### TASK GOAL
All the data below goes into the copy word for word, but the pictures don't.
===== MATERIAL FOR THIS TASK
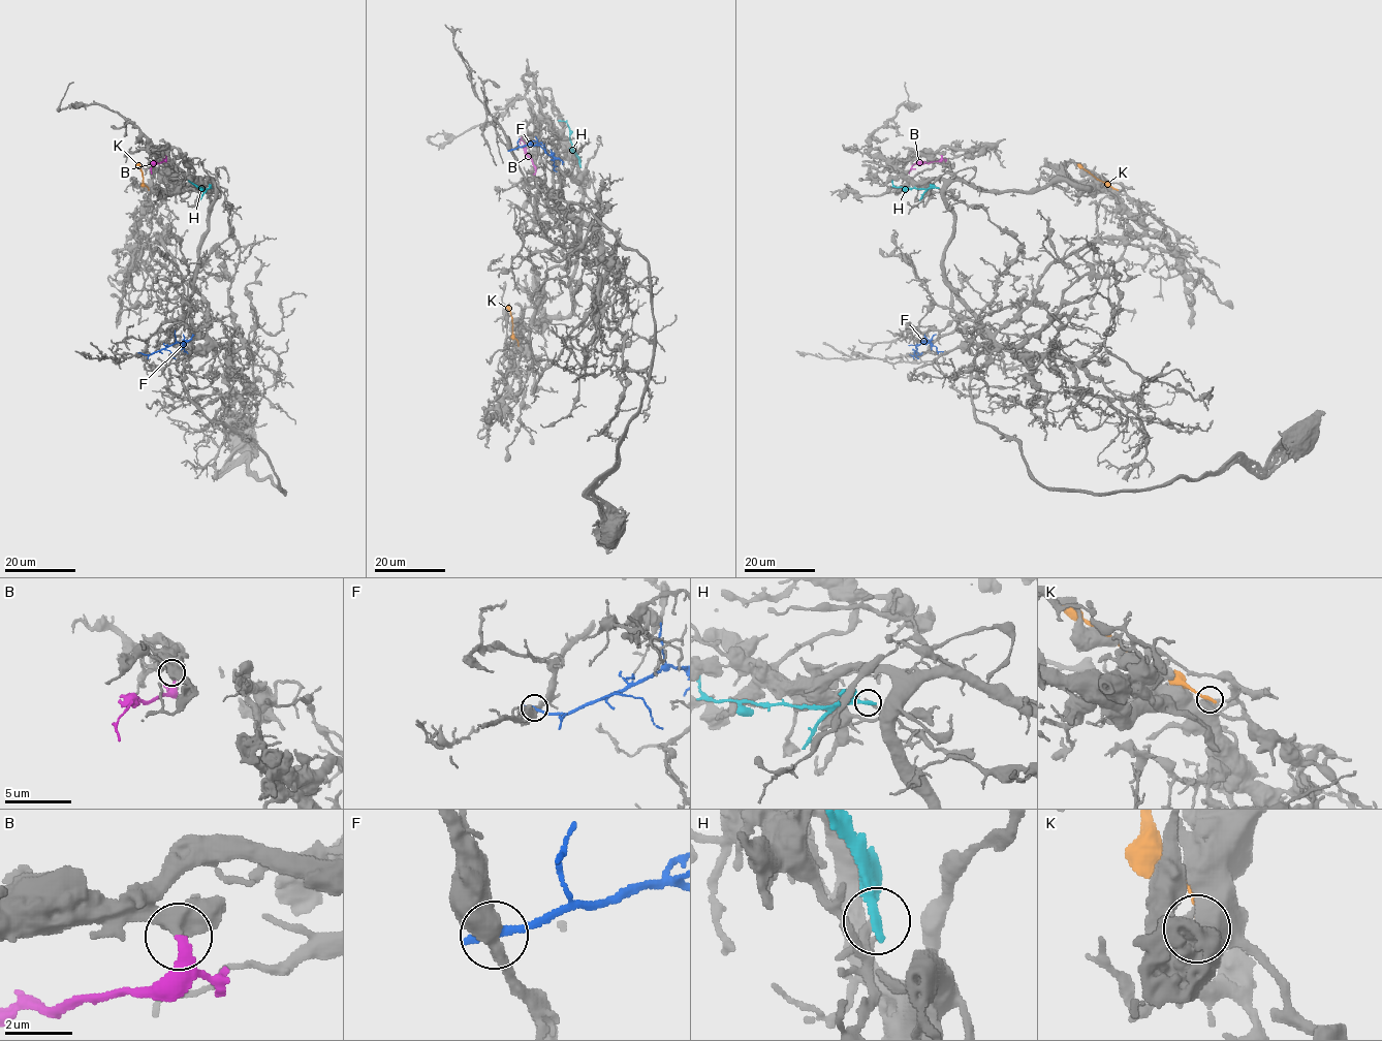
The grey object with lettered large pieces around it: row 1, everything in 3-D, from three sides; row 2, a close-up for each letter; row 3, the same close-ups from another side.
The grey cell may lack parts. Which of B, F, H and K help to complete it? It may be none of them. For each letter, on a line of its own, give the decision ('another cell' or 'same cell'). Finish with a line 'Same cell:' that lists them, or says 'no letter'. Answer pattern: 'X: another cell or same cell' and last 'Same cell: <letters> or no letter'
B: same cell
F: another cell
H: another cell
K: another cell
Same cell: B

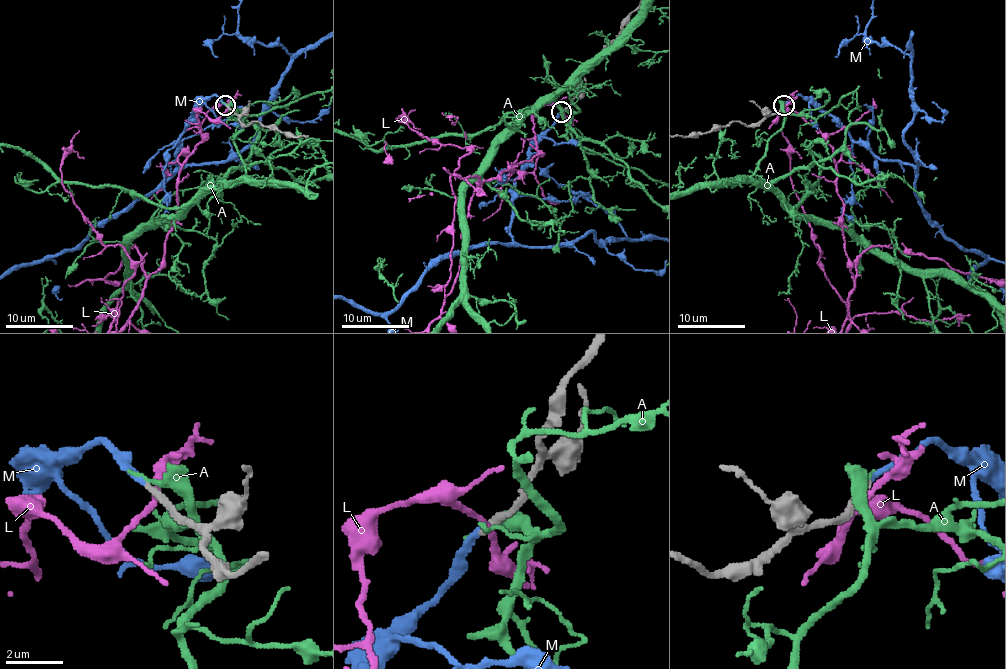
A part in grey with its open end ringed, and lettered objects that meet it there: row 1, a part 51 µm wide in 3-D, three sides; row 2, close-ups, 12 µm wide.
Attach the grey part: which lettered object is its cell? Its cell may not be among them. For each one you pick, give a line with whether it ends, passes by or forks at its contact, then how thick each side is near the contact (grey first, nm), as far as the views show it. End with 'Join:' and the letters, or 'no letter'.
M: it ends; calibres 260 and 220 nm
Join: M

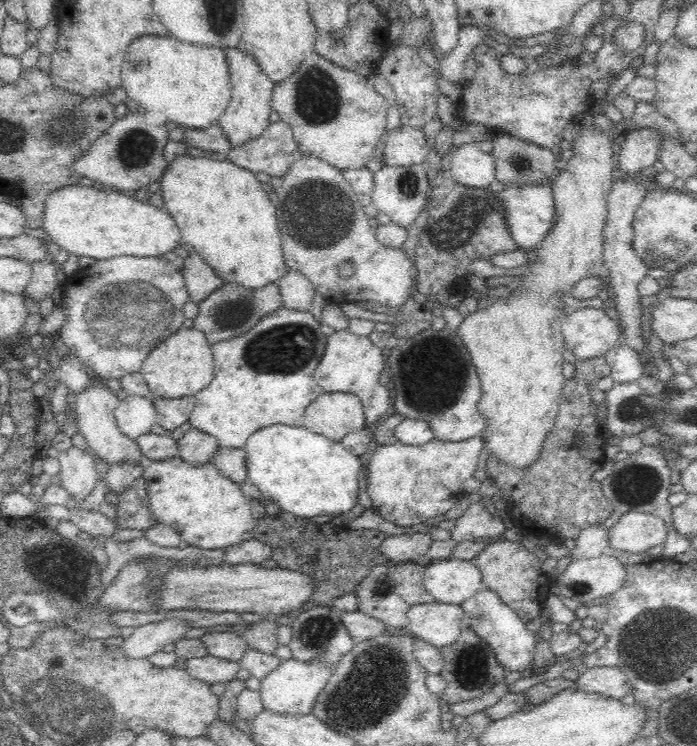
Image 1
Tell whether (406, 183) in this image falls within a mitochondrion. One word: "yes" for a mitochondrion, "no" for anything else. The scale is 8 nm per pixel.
==========
### SOLUTION TO THIS TASK
The grey object with lettered large pieces around it: row 1, everything in 3-D, from three sides; row 2, a close-up for each letter; row 3, the same close-ups from another side.
The grey cell may lack parts. Which of B, F, H and K help to complete it? It may be none of them. For each letter, on a line of its own, give the decision ('another cell' or 'same cell'). Finish with a line 'Same cell:' that lists them, or says 'no letter'. Answer pattern: 'X: another cell or same cell' and last 'Same cell: <letters> or no letter'
B: same cell
F: another cell
H: another cell
K: another cell
Same cell: B

A part in grey with its open end ringed, and lettered objects that meet it there: row 1, a part 51 µm wide in 3-D, three sides; row 2, close-ups, 12 µm wide.
Attach the grey part: which lettered object is its cell? Its cell may not be among them. For each one you pick, give a line with whether it ends, passes by or forks at its contact, then how thick each side is near the contact (grey first, nm), as far as the views show it. End with 'Join:' and the letters, or 'no letter'.
M: it ends; calibres 260 and 220 nm
Join: M

Image 1
Tell whether (406, 183) in this image falls within a mitochondrion. One word: "yes" for a mitochondrion, "no" for anything else. The scale is 8 nm per pixel.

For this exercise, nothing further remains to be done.